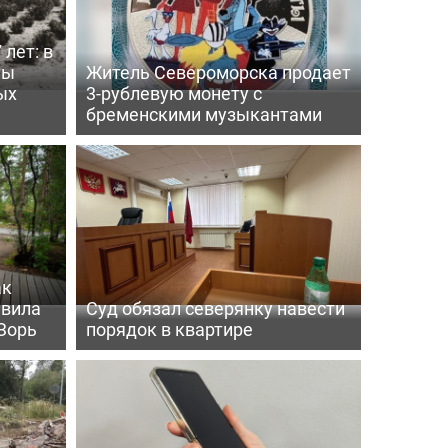
 лет: в
ты
Житель Североморска продает
ых
3-рублевую монету с
бременскими музыкантами
ак
ивила
Суд обязал северянку навести
Зорь
порядок в квартире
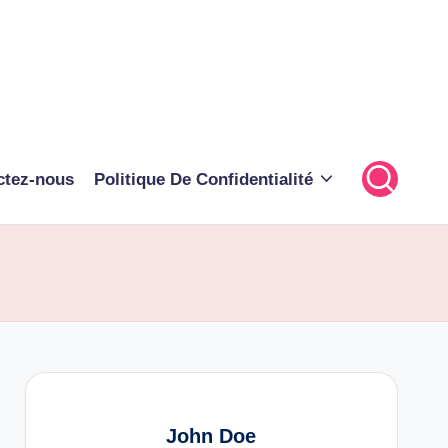
ctez-nous
Politique De Confidentialité
John Doe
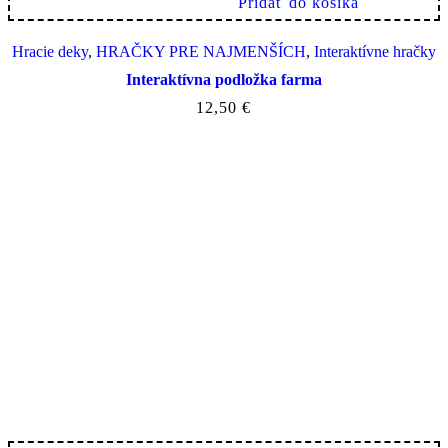
Pridať do košíka
Hracie deky
,
HRAČKY PRE NAJMENŠÍCH
,
Interaktívne hračky
Interaktívna podložka farma
12,50
€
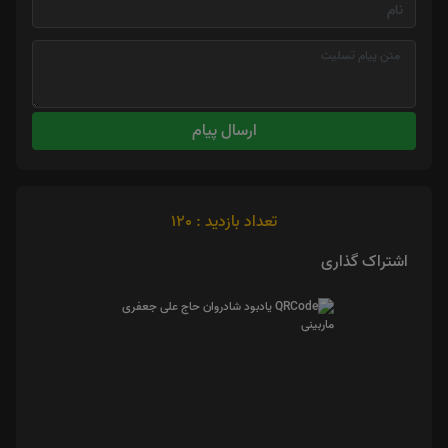
ارسال پیام
تعداد بازدید : 120
اشتراک گذاری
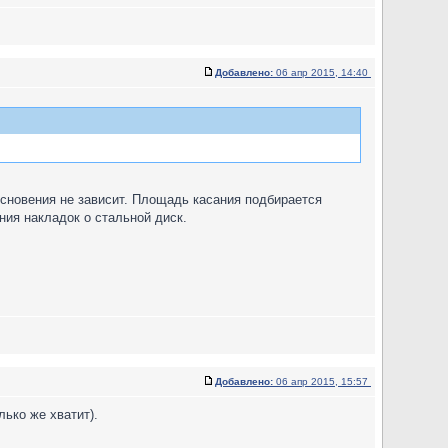
Добавлено:
06 апр 2015, 14:40
основения не зависит. Площадь касания подбирается
ия накладок о стальной диск.
Добавлено:
06 апр 2015, 15:57
лько же хватит).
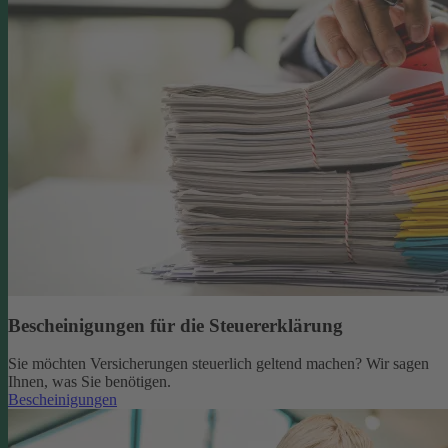
Bescheinigungen für die Steuererklärung
Sie möchten Versicherungen steuerlich geltend machen? Wir sagen
Ihnen, was Sie benötigen.
Bescheinigungen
|---|
■ EXERCISE BRIEF: The entries are to be copied exactly, and each image is to be omitted.

■ TASK RESPONSE:
 лет: в
ты
Житель Североморска продает
ых
3-рублевую монету с
бременскими музыкантами
ак
ивила
Суд обязал северянку навести
Зорь
порядок в квартире
ctez-nous
Politique De Confidentialité
John Doe
Pridať do košíka
Hracie deky
,
HRAČKY PRE NAJMENŠÍCH
,
Interaktívne hračky
Interaktívna podložka farma
12,50
€
ارسال پیام
تعداد بازدید : 120
اشتراک گذاری
Добавлено:
06 апр 2015, 14:40
основения не зависит. Площадь касания подбирается
ия накладок о стальной диск.
Добавлено:
06 апр 2015, 15:57
лько же хватит).
Bescheinigungen für die Steuererklärung
Sie möchten Versicherungen steuerlich geltend machen? Wir sagen
Ihnen, was Sie benötigen.
Bescheinigungen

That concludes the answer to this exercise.